Personal information
- Born: May 1981 (age 45) Utah

Climbing career
- Known for: First American to climb an eight-thousander in winter, first winter ascent of Gasherbrum II

= Cory Richards (climber) =

American climber (born 1981)

Cory Richards (born May 1981) is an American mountaineer and photographer. He became the first American to climb an eight-thousander in winter when he was part of the three man team who made the first winter ascent of Gasherbrum II.

==Personal==

Richards was born and raised in Salt Lake City, Utah. His father, Court (George Lowe's mountain partner), taught him to climb when he was a child as young as 5.

He has written a book, The Color of Everything, about his life experiences in 2024.

==Climbing career==

In January 2009, together with Ines Papert, Richards established a new route on the north face of Kwangde Shar (6093 m) in Nepal. A year later, in January 2010, he made the first ascent of the Central South Buttress of Tawoche (6495 m) in Nepal's Khumbu Valley, along with Renan Öztürk.

In 2009 Richards made an unsuccessful attempt on Makalu with Steve House but it wasn't until spring of 2010 that Richards summitted his first eight-thousander, Lhotse, climbing solo with oxygen.

Returning to the Himalaya in 2011 for another winter expedition, Richards and his two climbing partners, Simone Moro and Denis Urubko, made the first winter ascent of Gasherbrum II. They reached the summit at 11:30 am on February 2, 2011, without supplemental oxygen or porters and Richards became the first American to climb an eight-thousander in winter.

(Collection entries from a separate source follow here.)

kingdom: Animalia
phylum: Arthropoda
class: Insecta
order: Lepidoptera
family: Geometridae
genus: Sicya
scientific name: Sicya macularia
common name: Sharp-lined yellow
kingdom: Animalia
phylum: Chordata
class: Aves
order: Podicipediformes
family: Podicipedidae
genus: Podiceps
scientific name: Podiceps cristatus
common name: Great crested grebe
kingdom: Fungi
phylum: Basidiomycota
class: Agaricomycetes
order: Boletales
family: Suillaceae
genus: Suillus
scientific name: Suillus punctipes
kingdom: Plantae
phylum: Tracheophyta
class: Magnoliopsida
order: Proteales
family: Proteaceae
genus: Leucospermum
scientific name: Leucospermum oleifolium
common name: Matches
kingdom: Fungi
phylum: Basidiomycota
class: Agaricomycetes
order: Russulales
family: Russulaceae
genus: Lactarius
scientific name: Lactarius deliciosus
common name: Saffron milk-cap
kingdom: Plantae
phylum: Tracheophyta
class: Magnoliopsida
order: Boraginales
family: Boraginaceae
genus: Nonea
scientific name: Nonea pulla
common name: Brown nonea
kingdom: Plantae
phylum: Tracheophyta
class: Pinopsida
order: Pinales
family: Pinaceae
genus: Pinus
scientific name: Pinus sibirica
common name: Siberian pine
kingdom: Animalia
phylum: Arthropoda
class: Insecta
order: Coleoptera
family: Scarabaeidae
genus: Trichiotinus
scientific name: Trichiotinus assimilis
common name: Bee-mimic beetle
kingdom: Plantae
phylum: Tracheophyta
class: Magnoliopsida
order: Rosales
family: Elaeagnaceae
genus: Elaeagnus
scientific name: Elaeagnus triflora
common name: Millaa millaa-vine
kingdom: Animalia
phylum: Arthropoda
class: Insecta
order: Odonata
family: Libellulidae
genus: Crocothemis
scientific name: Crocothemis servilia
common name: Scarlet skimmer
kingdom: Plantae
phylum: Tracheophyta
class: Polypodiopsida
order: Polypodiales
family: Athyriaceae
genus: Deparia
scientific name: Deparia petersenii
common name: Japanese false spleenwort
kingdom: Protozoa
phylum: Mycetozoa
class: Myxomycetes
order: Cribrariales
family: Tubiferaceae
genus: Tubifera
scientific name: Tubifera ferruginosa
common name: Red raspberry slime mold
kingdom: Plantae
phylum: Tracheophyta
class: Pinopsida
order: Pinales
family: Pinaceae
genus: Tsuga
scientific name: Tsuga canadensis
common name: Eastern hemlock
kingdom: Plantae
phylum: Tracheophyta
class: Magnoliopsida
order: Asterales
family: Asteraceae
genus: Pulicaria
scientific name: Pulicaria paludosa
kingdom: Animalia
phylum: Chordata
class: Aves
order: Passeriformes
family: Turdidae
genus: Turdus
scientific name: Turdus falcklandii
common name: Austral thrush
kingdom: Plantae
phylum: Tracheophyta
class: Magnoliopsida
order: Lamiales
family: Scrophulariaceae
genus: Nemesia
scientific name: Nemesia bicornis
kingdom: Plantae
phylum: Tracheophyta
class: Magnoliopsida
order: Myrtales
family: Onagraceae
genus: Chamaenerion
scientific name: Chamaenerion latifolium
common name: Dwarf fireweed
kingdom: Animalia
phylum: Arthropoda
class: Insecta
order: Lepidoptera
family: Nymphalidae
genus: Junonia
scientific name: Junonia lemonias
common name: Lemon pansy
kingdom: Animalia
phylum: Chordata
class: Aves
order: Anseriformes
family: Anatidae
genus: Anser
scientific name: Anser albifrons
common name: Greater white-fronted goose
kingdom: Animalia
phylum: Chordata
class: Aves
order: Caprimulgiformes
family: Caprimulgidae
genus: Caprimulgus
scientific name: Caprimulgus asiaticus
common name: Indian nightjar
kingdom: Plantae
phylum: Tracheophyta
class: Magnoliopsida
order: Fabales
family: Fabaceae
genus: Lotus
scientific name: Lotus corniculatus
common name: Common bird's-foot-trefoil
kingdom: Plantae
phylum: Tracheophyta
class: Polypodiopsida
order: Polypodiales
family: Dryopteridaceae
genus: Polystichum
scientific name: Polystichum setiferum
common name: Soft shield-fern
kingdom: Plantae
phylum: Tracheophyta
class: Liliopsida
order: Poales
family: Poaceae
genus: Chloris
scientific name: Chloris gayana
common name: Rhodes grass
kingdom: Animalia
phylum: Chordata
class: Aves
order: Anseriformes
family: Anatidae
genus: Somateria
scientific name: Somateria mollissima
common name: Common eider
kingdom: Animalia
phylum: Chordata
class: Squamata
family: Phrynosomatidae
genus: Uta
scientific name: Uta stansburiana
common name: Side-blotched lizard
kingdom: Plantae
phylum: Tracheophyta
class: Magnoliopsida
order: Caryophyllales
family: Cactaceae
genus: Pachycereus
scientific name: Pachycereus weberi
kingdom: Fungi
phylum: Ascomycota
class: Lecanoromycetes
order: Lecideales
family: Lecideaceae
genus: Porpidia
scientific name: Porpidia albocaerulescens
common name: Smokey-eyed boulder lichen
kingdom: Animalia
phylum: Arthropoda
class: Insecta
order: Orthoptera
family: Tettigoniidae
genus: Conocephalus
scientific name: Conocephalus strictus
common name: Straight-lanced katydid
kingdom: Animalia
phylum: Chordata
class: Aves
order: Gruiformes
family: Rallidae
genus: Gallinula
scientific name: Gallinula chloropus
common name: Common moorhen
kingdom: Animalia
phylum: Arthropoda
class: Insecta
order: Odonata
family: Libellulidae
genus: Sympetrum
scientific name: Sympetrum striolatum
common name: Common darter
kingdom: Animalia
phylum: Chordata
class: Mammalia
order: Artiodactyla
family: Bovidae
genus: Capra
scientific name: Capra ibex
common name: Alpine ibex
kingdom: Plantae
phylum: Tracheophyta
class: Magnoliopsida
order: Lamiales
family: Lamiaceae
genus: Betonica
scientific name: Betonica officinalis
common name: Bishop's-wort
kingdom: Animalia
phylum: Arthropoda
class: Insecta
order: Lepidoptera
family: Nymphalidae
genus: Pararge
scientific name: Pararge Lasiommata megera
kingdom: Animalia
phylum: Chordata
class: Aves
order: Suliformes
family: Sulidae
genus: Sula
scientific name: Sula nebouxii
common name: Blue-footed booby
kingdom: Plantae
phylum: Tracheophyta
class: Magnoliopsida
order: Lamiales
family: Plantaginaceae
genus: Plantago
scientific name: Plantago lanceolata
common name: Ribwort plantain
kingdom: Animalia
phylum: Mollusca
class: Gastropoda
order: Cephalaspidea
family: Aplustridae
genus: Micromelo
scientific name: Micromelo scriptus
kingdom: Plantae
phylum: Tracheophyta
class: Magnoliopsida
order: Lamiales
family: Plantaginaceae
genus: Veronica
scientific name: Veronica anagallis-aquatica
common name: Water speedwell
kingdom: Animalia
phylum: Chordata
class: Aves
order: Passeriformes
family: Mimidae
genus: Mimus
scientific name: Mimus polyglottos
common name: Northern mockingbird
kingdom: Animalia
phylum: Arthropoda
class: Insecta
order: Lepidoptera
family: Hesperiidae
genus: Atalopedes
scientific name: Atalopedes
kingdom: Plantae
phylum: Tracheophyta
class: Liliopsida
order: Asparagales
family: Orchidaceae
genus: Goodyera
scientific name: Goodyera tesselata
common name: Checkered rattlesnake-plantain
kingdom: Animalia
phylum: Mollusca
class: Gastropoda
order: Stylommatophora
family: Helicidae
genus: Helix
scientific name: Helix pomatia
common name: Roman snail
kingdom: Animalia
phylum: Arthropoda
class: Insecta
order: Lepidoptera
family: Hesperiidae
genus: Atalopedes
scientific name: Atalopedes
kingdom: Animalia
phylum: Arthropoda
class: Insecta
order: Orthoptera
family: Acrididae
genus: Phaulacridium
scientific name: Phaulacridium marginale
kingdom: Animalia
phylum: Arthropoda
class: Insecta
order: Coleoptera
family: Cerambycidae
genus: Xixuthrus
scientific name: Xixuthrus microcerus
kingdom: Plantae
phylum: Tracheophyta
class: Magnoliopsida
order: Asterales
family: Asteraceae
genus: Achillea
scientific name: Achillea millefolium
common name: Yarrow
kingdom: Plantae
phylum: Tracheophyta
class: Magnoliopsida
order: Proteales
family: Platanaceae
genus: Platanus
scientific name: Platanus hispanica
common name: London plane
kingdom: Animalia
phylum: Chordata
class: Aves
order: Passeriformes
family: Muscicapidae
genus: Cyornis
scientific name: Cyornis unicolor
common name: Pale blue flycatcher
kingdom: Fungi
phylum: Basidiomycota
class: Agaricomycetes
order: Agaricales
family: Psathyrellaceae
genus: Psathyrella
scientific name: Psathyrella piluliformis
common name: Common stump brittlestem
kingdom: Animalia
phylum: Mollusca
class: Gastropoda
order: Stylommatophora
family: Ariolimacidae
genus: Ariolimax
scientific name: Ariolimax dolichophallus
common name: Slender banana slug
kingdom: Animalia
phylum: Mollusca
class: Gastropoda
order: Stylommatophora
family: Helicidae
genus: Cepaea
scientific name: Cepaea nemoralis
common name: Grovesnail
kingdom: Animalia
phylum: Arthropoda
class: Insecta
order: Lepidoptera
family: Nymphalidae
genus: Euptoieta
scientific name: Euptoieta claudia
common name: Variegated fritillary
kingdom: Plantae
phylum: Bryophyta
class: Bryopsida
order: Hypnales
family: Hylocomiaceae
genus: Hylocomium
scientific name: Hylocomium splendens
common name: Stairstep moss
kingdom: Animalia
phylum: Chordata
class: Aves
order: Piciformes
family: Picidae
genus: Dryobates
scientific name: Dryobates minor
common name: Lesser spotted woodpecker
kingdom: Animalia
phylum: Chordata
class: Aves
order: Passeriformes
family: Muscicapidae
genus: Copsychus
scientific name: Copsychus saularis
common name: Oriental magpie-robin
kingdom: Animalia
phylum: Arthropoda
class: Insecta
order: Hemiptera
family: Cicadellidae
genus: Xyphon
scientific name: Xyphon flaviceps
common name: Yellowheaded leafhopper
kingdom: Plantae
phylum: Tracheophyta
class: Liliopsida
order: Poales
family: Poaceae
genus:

During the descent, they were caught up in an avalanche, but eventually managed to reach their base-camp without major injuries. Richards filmed the expedition,
the resulting film Cold won the Grand Prize at the 2011 Banff Mountain Film and Book Festival.

For the Gasherbrum II ascent, the three members of the team were awarded the Polish Colossians Prize for 2010 in the category of mountaineering, and Richards himself was also awarded the title of Adventurer of the Year for 2012 by National Geographic magazine.

An attempt on Everest in 2012 with Conrad Anker was unsuccessful, although returning to Everest in 2016 he summitted without using bottled oxygen. Then in 2021 he was unsuccessful on Dhaulagiri. In 2022 Richards stated that he was "leaving climbing behind, at least for a time".

==Photographic work==

Richards was a National Geographic Photographer Fellow in 2014 and 2019, he photographs mountains and wildlife in the Himalayas and Karakorum, Antarctica, Southeast Asia, and Africa and his photography has appeared in National Geographic magazine, Outside, and The New York Times.